> **DIE DATEN**:
┄┄┄┄┄┄┄┄┄┄

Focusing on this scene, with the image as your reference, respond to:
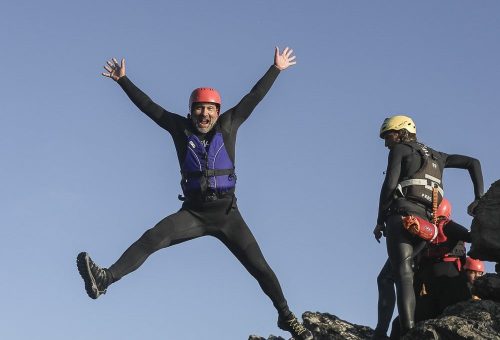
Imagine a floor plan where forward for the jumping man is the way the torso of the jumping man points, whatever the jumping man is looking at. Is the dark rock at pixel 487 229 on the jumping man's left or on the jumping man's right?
on the jumping man's left

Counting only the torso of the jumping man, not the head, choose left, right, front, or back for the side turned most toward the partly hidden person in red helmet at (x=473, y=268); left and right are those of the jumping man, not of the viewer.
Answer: left

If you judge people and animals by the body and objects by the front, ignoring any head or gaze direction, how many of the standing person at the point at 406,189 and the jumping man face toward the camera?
1

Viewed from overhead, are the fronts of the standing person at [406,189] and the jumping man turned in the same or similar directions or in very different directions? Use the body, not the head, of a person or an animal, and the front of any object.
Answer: very different directions
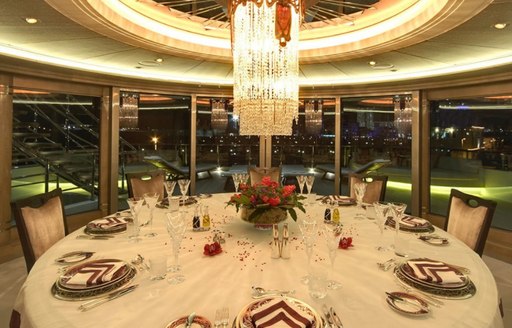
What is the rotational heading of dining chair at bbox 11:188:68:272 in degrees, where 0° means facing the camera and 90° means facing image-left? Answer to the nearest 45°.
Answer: approximately 315°

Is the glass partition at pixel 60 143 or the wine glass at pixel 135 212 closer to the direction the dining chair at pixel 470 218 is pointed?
the wine glass

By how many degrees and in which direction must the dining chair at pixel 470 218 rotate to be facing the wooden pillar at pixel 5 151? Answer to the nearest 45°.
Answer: approximately 45° to its right

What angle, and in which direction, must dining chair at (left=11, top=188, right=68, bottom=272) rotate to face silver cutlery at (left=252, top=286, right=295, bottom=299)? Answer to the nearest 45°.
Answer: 0° — it already faces it

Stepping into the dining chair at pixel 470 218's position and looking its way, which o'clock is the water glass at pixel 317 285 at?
The water glass is roughly at 11 o'clock from the dining chair.

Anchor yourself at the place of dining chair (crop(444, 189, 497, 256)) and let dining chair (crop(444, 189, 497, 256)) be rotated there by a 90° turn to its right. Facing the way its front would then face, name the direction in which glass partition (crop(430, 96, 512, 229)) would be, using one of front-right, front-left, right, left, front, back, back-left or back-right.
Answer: front-right

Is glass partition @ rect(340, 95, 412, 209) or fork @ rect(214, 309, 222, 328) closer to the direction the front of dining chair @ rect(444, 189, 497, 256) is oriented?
the fork

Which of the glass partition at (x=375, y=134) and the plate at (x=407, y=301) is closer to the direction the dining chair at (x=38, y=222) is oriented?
the plate

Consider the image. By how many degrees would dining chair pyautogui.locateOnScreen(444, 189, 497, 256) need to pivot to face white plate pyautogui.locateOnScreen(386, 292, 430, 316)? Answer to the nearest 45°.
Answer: approximately 45° to its left

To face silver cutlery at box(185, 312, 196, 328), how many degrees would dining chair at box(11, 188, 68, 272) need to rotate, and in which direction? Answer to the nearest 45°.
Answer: approximately 45° to its right
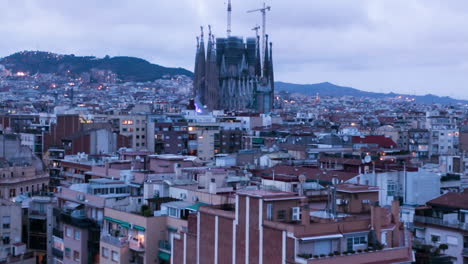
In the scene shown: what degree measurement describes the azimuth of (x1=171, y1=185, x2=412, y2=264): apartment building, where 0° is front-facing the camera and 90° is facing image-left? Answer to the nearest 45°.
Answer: approximately 315°

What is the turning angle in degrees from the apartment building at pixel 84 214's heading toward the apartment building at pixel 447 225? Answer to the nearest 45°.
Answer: approximately 90° to its left

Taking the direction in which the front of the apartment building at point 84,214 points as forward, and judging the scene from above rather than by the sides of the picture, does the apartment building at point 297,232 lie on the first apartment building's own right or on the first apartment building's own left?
on the first apartment building's own left

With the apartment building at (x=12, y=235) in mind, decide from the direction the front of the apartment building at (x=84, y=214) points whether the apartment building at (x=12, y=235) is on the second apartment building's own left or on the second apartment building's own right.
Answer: on the second apartment building's own right

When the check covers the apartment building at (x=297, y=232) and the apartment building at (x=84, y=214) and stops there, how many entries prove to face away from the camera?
0

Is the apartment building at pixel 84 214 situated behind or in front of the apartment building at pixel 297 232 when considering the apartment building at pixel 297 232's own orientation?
behind

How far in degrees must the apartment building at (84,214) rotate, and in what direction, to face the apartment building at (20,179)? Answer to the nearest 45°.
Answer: approximately 135° to its right

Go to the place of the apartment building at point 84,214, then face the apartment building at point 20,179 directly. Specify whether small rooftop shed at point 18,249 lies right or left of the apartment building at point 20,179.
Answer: left
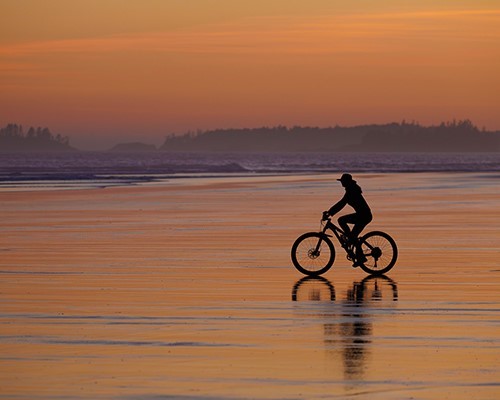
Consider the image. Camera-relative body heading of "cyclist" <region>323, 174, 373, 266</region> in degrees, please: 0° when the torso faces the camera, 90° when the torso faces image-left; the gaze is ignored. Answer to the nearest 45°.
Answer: approximately 90°

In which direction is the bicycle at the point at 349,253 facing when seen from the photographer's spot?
facing to the left of the viewer
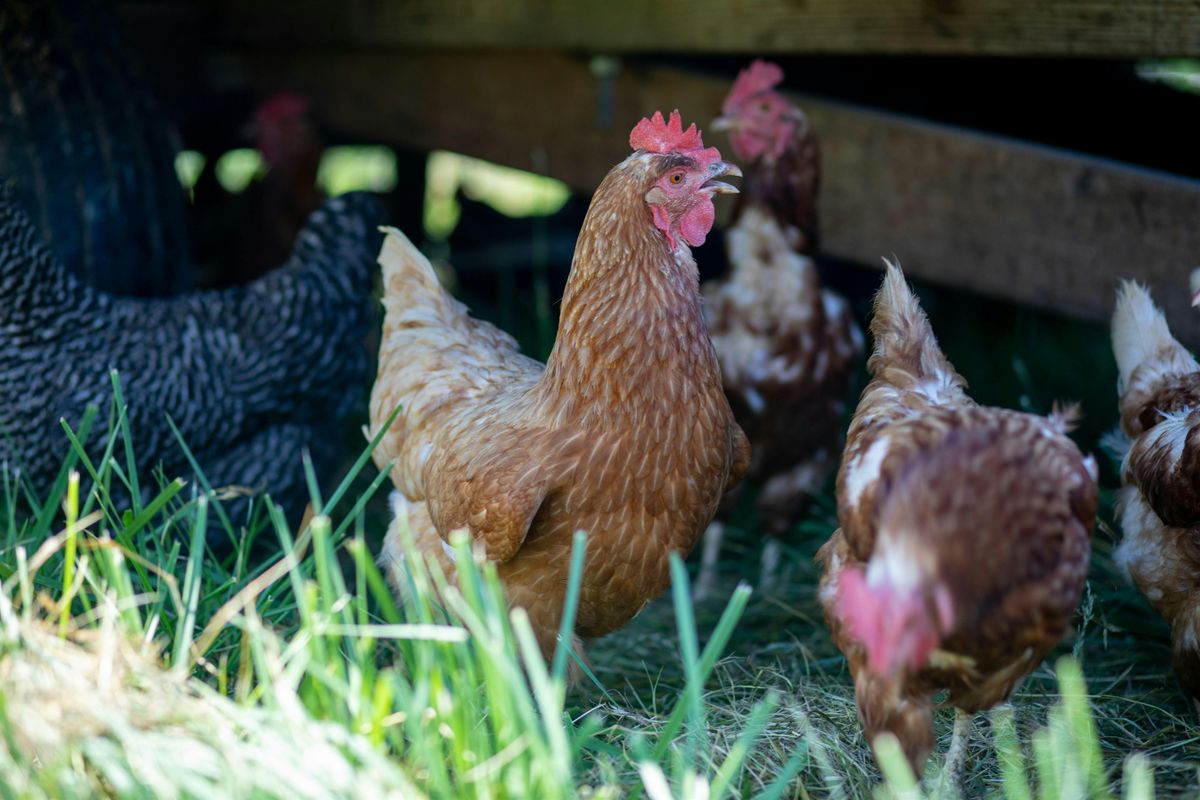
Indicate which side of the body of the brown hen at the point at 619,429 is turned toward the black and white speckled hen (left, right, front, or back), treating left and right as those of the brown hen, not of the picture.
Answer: back

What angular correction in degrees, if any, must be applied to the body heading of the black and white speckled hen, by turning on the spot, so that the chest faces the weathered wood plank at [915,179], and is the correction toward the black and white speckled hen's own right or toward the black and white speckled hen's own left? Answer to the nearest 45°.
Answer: approximately 180°

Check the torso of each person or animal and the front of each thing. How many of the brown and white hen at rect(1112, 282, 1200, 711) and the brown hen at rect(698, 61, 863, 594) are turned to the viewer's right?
1

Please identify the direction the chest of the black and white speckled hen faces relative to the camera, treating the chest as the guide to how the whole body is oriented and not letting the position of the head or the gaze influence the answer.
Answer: to the viewer's left

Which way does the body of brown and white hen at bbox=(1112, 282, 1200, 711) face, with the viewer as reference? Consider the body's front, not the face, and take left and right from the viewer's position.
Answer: facing to the right of the viewer

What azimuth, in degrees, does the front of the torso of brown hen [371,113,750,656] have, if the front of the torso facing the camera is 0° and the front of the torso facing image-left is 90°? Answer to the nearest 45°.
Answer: approximately 315°
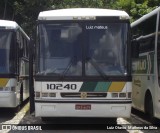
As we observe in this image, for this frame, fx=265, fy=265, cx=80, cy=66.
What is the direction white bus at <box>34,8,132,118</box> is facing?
toward the camera

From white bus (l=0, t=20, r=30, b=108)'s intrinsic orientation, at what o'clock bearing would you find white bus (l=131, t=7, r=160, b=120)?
white bus (l=131, t=7, r=160, b=120) is roughly at 8 o'clock from white bus (l=0, t=20, r=30, b=108).

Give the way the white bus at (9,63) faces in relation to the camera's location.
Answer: facing the viewer and to the left of the viewer

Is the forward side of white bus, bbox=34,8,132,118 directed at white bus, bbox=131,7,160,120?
no
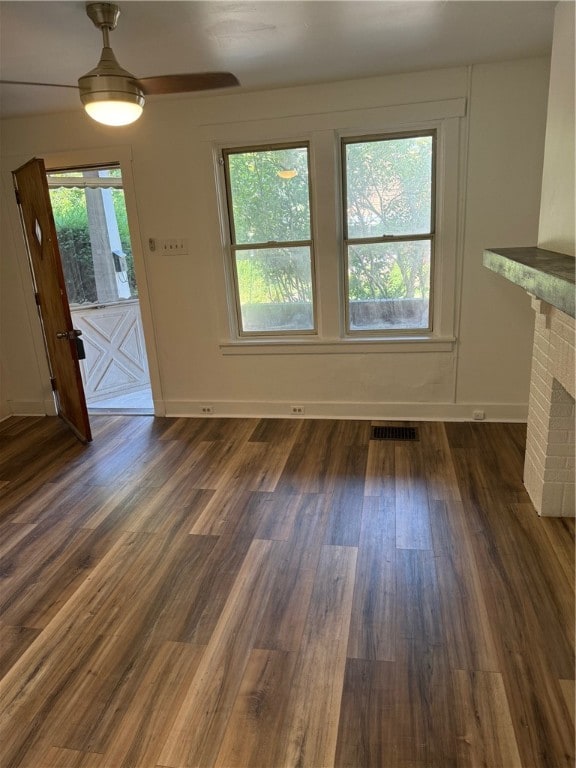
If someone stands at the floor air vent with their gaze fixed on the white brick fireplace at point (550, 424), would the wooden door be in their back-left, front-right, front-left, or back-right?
back-right

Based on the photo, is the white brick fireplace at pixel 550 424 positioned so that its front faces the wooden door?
yes

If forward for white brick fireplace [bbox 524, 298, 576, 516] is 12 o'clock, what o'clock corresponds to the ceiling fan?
The ceiling fan is roughly at 11 o'clock from the white brick fireplace.

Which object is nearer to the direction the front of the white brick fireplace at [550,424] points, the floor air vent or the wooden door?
the wooden door

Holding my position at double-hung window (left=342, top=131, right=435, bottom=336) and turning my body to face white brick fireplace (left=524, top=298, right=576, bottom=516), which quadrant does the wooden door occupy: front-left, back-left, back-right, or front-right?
back-right

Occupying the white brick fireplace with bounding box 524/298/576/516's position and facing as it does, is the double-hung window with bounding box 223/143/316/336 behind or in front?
in front

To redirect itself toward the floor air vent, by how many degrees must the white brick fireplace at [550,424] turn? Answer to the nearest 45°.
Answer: approximately 45° to its right

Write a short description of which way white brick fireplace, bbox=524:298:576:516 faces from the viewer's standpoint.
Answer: facing to the left of the viewer

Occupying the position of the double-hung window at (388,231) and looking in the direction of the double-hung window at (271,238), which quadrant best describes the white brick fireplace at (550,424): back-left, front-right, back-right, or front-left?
back-left
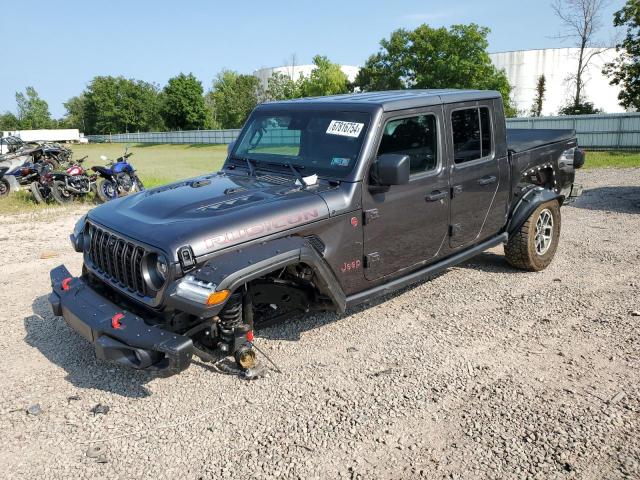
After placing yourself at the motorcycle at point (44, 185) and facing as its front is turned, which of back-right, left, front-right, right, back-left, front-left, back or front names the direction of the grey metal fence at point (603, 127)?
back-left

┄┄┄┄┄┄┄┄┄┄

> **ARBEITSANWEISUNG**: Kopiere die Zeilen von der Zeile mit „As we observe“ bis zur Zeile mit „Answer: facing to the left of the viewer“ unverändert, beide Zeilen eingeschlossen. Lass die Bilder in deiner Antwort weg.

> **LÖSUNG**:
As we observe in this image, for this frame, fx=265, fy=265, cx=80, cy=66.
What is the direction white bus at <box>34,8,132,118</box> is facing?
toward the camera

From white bus (l=0, t=20, r=30, b=108)'s intrinsic orientation, at what o'clock bearing would you find white bus (l=131, t=7, r=160, b=120)?
white bus (l=131, t=7, r=160, b=120) is roughly at 8 o'clock from white bus (l=0, t=20, r=30, b=108).

Give the way the white bus at (9,63) faces in relation to the camera's location.
Answer: facing the viewer and to the left of the viewer

Is the forward side of white bus, bbox=34,8,132,118 directed at white bus, bbox=131,7,160,120?
no
If someone stands at the floor air vent with their gaze fixed on the white brick fireplace at point (550, 424), would the wooden door be in their back-left, front-right, front-left, or back-right?
back-right

Based on the photo, is the white brick fireplace at pixel 550 424 positioned so that its front faces the wooden door?
yes

If forward for white brick fireplace [bbox 524, 298, 576, 516] is 12 o'clock, what o'clock corresponds to the ceiling fan?
The ceiling fan is roughly at 11 o'clock from the white brick fireplace.

Which object is nearer to the direction the front of the white brick fireplace at [550,424] points, the floor air vent or the wooden door?
the wooden door

Holding my position at double-hung window (left=342, top=131, right=435, bottom=336) and turning my body to face white brick fireplace (left=524, top=298, right=576, bottom=516), which quadrant does the wooden door occupy: front-left, back-left, back-right, or front-right?
back-right

Occupying the white brick fireplace with bounding box 524/298/576/516's position and facing as it does, is the double-hung window with bounding box 223/143/316/336 behind or in front?
in front

To redirect itself toward the floor air vent, by how many degrees must the white brick fireplace at [550,424] turn? Answer to the nearest 45°.
Answer: approximately 45° to its right

Write a short description of which way white brick fireplace, bbox=524:298:576:516 faces from the viewer's standpoint.
Answer: facing to the left of the viewer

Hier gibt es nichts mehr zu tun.